General Motors ties up with Amazon as it seeks turnaround in India

General Motors ties up with Amazon as it seeks turnaround in India

General Motors ties up with Amazon as it seeks turnaround in India

Written by Staff Writer

22 Oct, 2015 | 11:36 am

General Motors, struggling to make its presence felt in one of the fastest growing automobile markets globally, announced on Wednesday, October 21 a tie up with online retailer Amazon to launch its sports-utility vehicle, the Chevrolet ‘Trailblazer’ in India.

General Motors made the announcement of the tie-up at an event to launch the premium segment SUV in Gurgaon, on the outskirts of the Indian capital New Delhi.

The six-speed automatic transmission Chevrolet ‘Trailblazer’ is the first vehicle out of the General Motors stable in nearly two years for the Indian market and the company hopes to launch 10 models over the next five years as it pushes to double its market share in the south Asian nation.

The full-sized SUV Chevrolet ‘Trailblazer’ will be available at the price of 26.4 lakh rupees (USD 40,473.23) in showrooms.

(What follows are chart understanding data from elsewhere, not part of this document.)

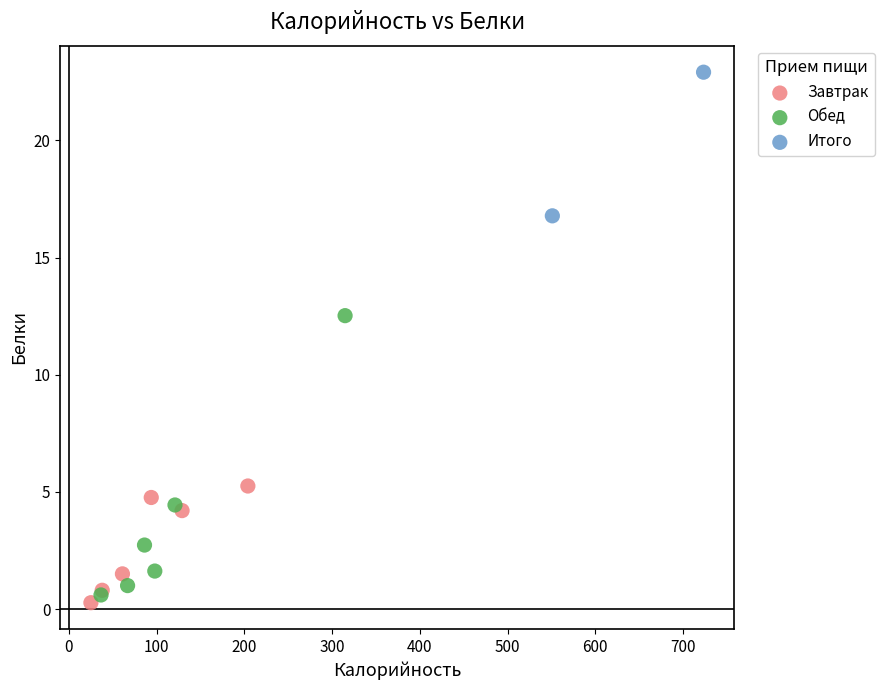

What are all the series names shown in the legend?

Завтрак, Обед, Итого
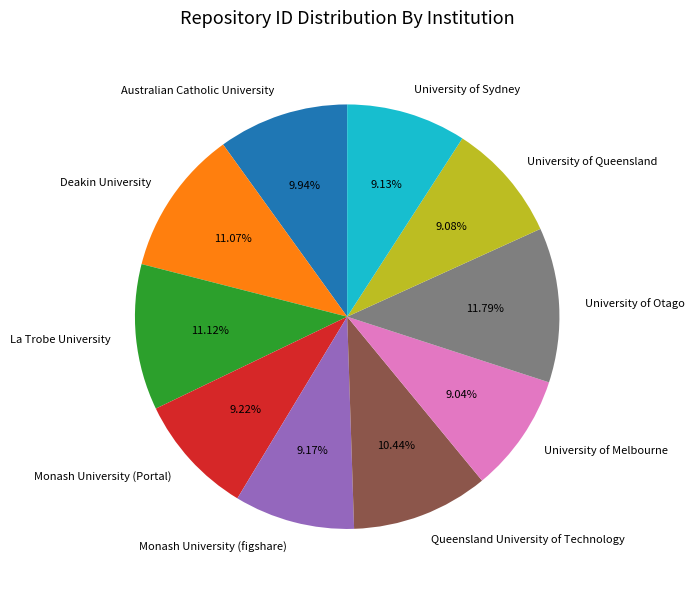

Count the number of slices in the pie.

10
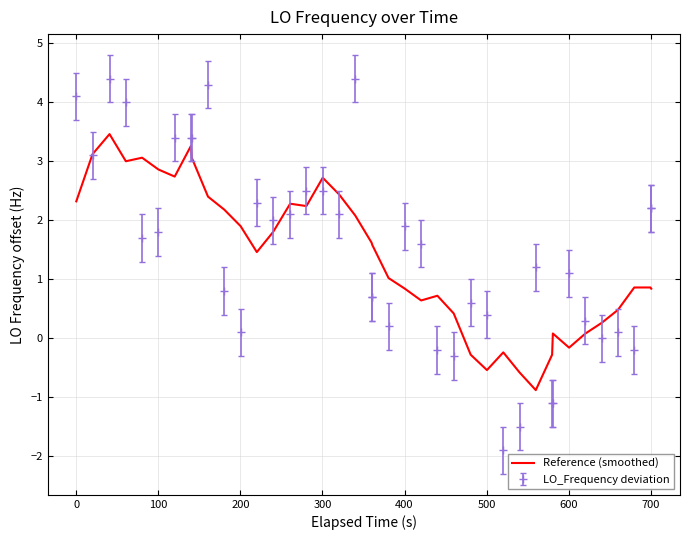

Which series has the widest spread of values?

LO_Frequency deviation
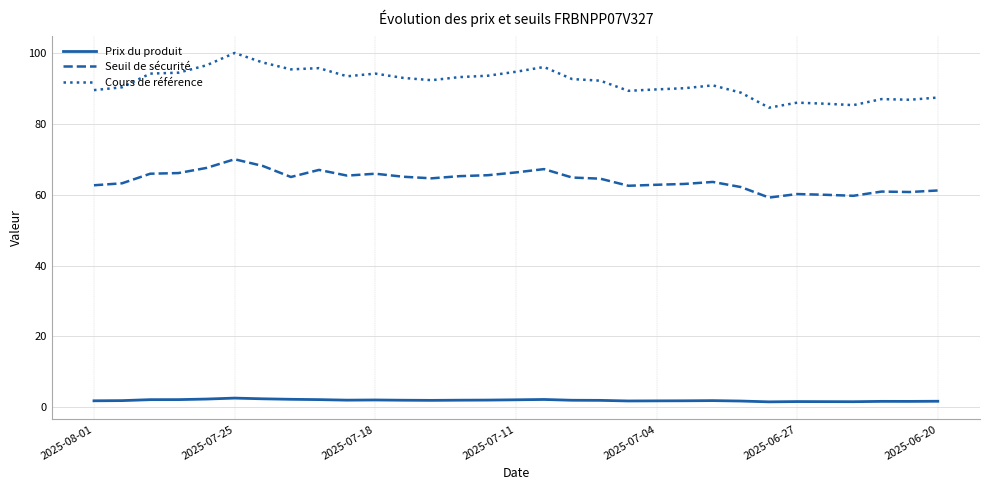

True or false: Prix du produit and Cours de référence intersect in this chart.

False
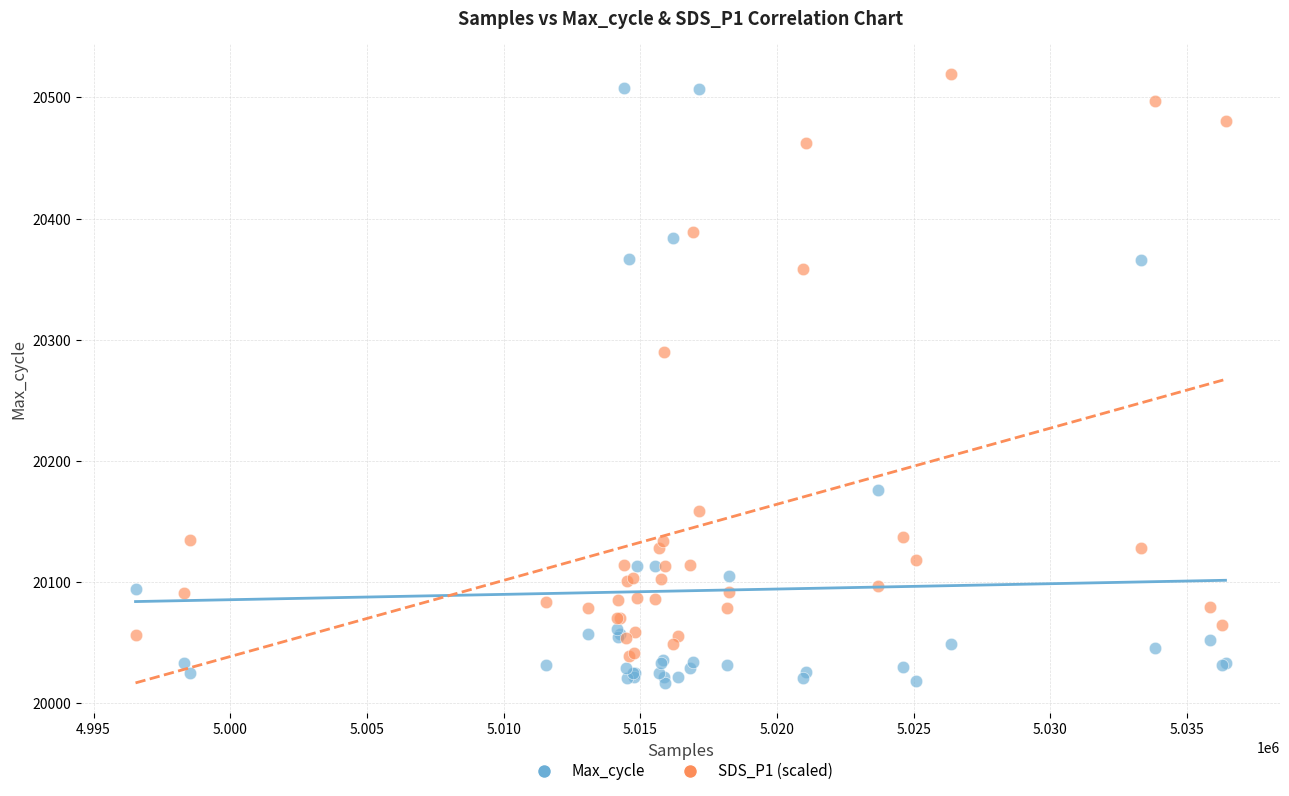

Across all series, what Y value is closest to 20268?

20290.3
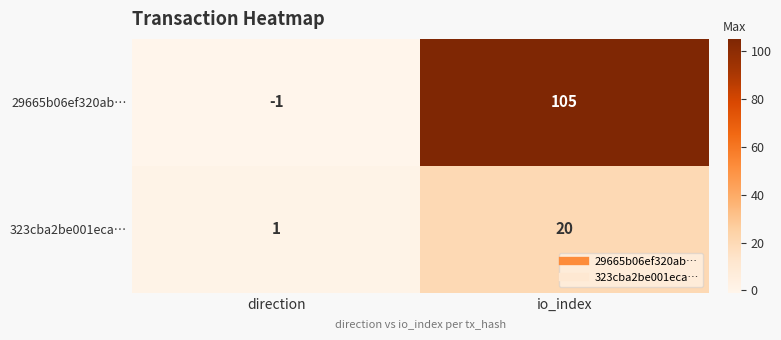

Reading right to left, what are all the values shown in this chart?

29665b06ef320ab…: io_index=105	direction=-1
323cba2be001eca…: io_index=20	direction=1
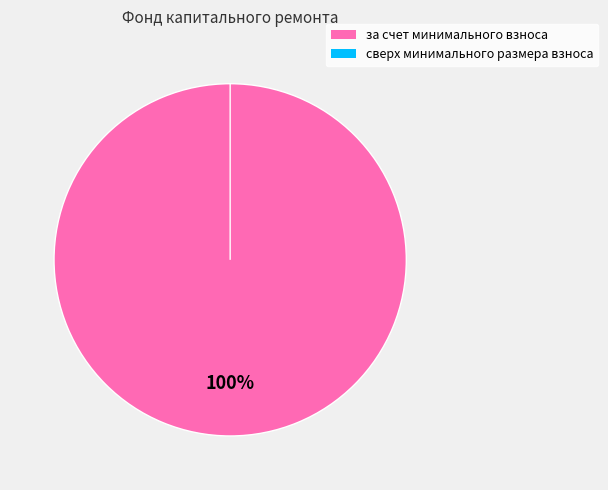

Which category accounts for the majority?

за счет минимального взноса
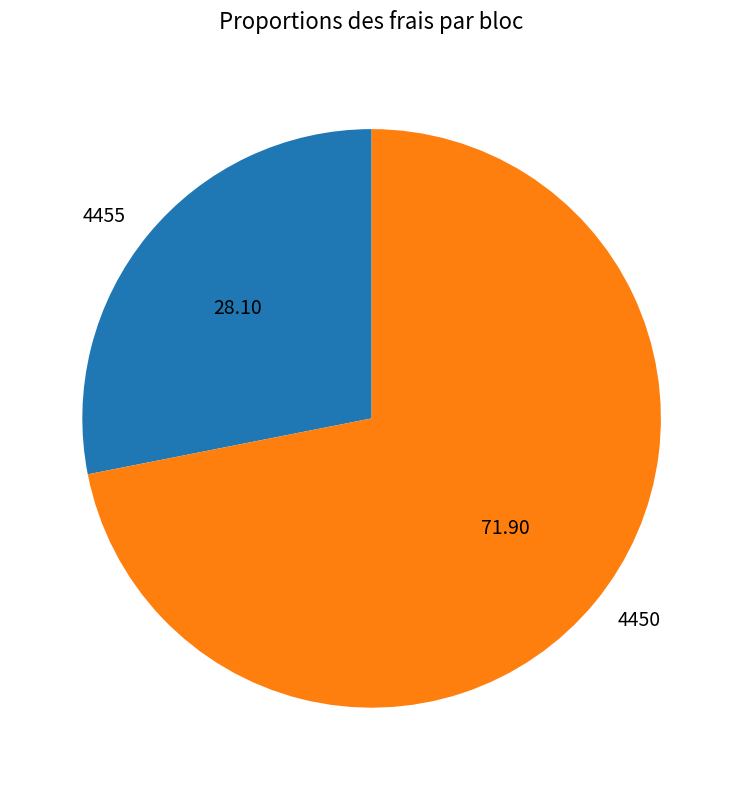

Is the sum of 4455 and 4450 greater than half?

Yes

The bookings on Amazon’s India website will go hand in hand with traditional bookings through dealerships. Customers can book with an initial payment of 25,000 rupees (USD 383.26) that is refundable in case they change their mind.

The American automaker believes that tapping e-commerce, which has a large consumer-base in India, is a first-in-its-kind to boost sales.

“I think it is a very good opportunity for us to get to a customer when he is in a buying mode. I think there are millions of customers at it every day. So just that you are able to connect with so many customers; it’s a very strong media especially when you are connecting with people who are in the buying mode. That’s what we are trying to do. We thought this is where we would get a very large exposure, very quickly with our customers,” said GM India President and Managing Director Arvind Saxena, though adding that e-commerce could not totally replace traditional dealerships.

The tie-up between carmaker and online retailer comes as a win-win for both parties with Amazon India saying, though buying vehicles was a more ‘touch-and-feel’ experience, launching the ‘Trailblazer’ on its site would mean further expanding their already 25-million strong product service.

“We are a large player in this market segment. We have millions of consumers who are coming online who are a great audience for these car makers, for all the car makers in India. So we believe it’s a good segment that we have and they are coming online to us. Over the past two and a half years we have built a great product and great service for those consumers. So we believe the opportunity is there,” said Vice President, Category Management, Amazon India, Samir Kumar.

Amazon India could also relay customer reviews – what the consumer looks for in an automobile; which locations in the country show the most demand – to the carmakers, Kumar said, for what he thought was an important take-away for GM.

By 2020 analysts expect India to become the world’s third-largest passenger vehicle market after China and the United States.

Earlier in June this year, General Motors Co had said it will invest $1 billion over the next few years to turn India into a global export hub, even as it cuts production capacity in the country due to sluggish demand.

The Detroit carmaker, which has the capacity to produce more than 280,000 cars a year in India, will reduce this to 220,000 a year by 2025 as it stops making cars at one plant and modestly raises capacity at its second plant in the country.

In spite of having spent nearly two decades in India, GM has failed to crack the code and is still losing money. GM lost 38.5 billion rupees (USD 604 million) in India in the year to March, a company filing with the corporate affairs ministry showed.

But the company said it is ready to turn a new leaf in its business now.

“We are doing everything differently now; in fact we are not doing anything what we did for the last 19 years. We have started export, which we didn’t do for the past so many years and we are ramping up very soon. We are getting a very aggressive plan of 10 models in five years. We are consolidating into one location to bring more sustainability to our business. So there are many things. We have restructured our organisation to that extent. So there are a lot of things which are very different from what we did, and I think that’s what makes us confident that we should be able to turn around our business here in India,” said Saxena.

GM India’s investment is part of its plan to invest $5 billion over several years to develop a global family of Chevrolet vehicles with Shanghai Automotive Industry Corp (SAIC), the state-owned Chinese automaker.

GM has two plants in India, one in Gujarat state and the other in Maharashtra that together can produce more than 280,000 vehicles a year. The Gujarat plant, with a maximum capacity of 110,000 vehicles a year, will shut by mid-2016.

In 2014, GM sold 56,700 vehicles in India with a market share of 1.8 percent.